— Start SOURCE EXTRACT —

Thursday, April 17, 2014

Tasmania and the Mines of Moria

Remember how we fired Karen, our GPS guide? Well, we were planning to do a little internet research from our hotel in the evening to decide exactly where we were driving the next day and exactly what we wanted to see. Unfortunately, there was no mobile phone reception in the middle of nowhere, so we couldn't get an internet signal. So rather than plan the next stage of the vacation, we lounged in the hotel hot tub. It wasn't really that bad of a trade.

Until the next morning.

Tim found that we could actually get mobile reception if we were outside in the car, rather than indoors under the hotel roof. So I pulled out my tablet to figure out where we were going to go for the day. At my request, Tim asked at the desk about a driving map of Tasmania. But it cost nine dollars, and we had already spent the navigation allowance on renting the GPS.

"We'll be fine," we said.

And then Tim started driving.

"What are you doing? I haven't figured out where we're going yet!"

"You can do it while we drive."

What, on the tiny mountain roads? While we wind up and down and around animals and traffic? That would make anyone car sick.  I put away the tablet. We would have to go with Karen again.

Karen started out responsibly. From the small mountain road, we turned onto the wider highway heading toward larger towns. After a while, however, she instructed us to turn right onto a tiny, steep and narrow winding road. Tim drove up it for about sixty seconds, then pulled over in a turnout.

"Ok, where are we really supposed to go?"

We could get mobile reception from the turnout, although weak, and so we pulled up a real map of Tasmania. Indeed, this narrow winding mountain road appeared to cut a little bit of distance off the journey. Google maps estimated it would take us about 15 minutes more to go this way, however.

— End SOURCE EXTRACT —
— Start STORED DATA —

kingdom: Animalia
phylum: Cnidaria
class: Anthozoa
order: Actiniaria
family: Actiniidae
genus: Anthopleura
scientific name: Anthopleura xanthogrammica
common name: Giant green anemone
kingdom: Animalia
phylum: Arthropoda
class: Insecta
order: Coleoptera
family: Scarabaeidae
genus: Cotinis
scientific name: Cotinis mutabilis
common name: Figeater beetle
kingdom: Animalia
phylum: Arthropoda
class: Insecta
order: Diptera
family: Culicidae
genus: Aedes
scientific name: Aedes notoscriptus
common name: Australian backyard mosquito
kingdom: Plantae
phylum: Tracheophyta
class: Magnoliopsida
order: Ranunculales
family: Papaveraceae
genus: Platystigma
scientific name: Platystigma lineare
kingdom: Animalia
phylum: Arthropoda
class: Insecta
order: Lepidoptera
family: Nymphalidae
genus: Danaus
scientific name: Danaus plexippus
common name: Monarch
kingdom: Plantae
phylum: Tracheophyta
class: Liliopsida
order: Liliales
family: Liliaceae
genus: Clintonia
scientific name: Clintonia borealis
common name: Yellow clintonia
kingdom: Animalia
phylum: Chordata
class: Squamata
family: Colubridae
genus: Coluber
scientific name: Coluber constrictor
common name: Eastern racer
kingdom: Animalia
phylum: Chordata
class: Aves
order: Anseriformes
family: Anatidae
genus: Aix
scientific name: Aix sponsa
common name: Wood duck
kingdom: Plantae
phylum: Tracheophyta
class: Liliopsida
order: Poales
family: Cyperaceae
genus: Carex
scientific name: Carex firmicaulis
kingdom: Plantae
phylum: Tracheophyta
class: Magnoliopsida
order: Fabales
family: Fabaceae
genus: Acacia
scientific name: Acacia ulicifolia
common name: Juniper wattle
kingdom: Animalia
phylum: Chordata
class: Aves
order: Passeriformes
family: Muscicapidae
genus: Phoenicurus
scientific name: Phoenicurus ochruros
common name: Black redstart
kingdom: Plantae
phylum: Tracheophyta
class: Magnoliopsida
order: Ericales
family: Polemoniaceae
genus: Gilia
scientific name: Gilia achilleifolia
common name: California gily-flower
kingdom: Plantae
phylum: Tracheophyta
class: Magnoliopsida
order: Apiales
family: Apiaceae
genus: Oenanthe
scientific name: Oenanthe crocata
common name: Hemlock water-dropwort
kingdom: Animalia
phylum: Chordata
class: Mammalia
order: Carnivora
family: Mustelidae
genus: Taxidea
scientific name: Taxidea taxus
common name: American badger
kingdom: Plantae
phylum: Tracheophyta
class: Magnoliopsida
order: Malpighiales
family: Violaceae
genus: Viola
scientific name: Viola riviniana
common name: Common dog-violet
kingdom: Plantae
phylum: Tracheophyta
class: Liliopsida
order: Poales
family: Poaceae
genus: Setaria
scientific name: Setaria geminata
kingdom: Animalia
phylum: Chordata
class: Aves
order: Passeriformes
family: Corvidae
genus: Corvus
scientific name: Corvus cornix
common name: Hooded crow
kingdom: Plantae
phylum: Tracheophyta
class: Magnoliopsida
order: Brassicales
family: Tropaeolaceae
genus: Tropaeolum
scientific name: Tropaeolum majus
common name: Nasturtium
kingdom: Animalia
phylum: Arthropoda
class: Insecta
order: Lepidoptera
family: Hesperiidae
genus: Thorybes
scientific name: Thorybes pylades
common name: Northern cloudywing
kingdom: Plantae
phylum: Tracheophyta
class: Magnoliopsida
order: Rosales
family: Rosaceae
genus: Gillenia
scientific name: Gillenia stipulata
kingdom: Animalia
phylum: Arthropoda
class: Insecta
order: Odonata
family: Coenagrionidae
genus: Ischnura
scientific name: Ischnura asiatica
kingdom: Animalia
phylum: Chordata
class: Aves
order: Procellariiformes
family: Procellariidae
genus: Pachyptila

— End STORED DATA —

▸ **WHAT TO DO**
• A. Retype everything in the Tasmania road trip post from "Until the next" down through "renting the GPS.".
• B. Render this sentence from the Tasmania road trip post in Spanish: "Tim found that we could actually get mobile reception if we were outside in the car, rather than indoors under the hotel roof."
• C. Proceed with the Tasmania road trip post, picking up right after its final sentence.

▸ **EXERCISE RESULTS**
• A.
Until the next morning.

Tim found that we could actually get mobile reception if we were outside in the car, rather than indoors under the hotel roof. So I pulled out my tablet to figure out where we were going to go for the day. At my request, Tim asked at the desk about a driving map of Tasmania. But it cost nine dollars, and we had already spent the navigation allowance on renting the GPS.

• B. Tim descubrió que en realidad podíamos tener cobertura móvil si estábamos afuera, en el coche, en lugar de adentro, bajo el techo del hotel.

• C.
We fiddled with the GPS, trying to type a partial destination into the device to see if it would send us back to the main road. Instead, it told us to continue for a few meters, and then turn right onto Unpaved Road.

NO!

We tried again. Continue on this road, said Karen, and then meet up with the main road. We talked about it, and decided to go with Karen this time. Plus, what was 15 extra minutes? And what else did we have to do? We hadn't planned anything for the day except our destination in Hobart.

On the road Karen recommended.
***

I would like to interrupt this narrative of our driving woes with another amusing story. When we purchased our National Parks pass the day before, we got a little booklet with all the national parks of Tasmania listed inside, each with its special representative symbol. The symbol for Cradle Mountain National Park was a Tasmanian devil, for example. Freycinet, also on the itinerary, had a picture of a sea eagle. Others had a seal, a wombat, pretty flowers, tall trees, a kangaroo. One of the symbols was not like the others, however. One of the parks had as its symbol a creepy looking spider.

Icon from Australia Parks & Wildlife Service.
Ha ha. We laughed. Who would ever go to a national park whose symbol was a spider?

Winding up the narrow mountain road, into denser and darker forests, we passed a small sign informing us that we had just entered Mole Creek Karst National Park.

Indeed. The park of the spider.

I read on the parks pass that Mole Creek Karst was a network of limestone caves.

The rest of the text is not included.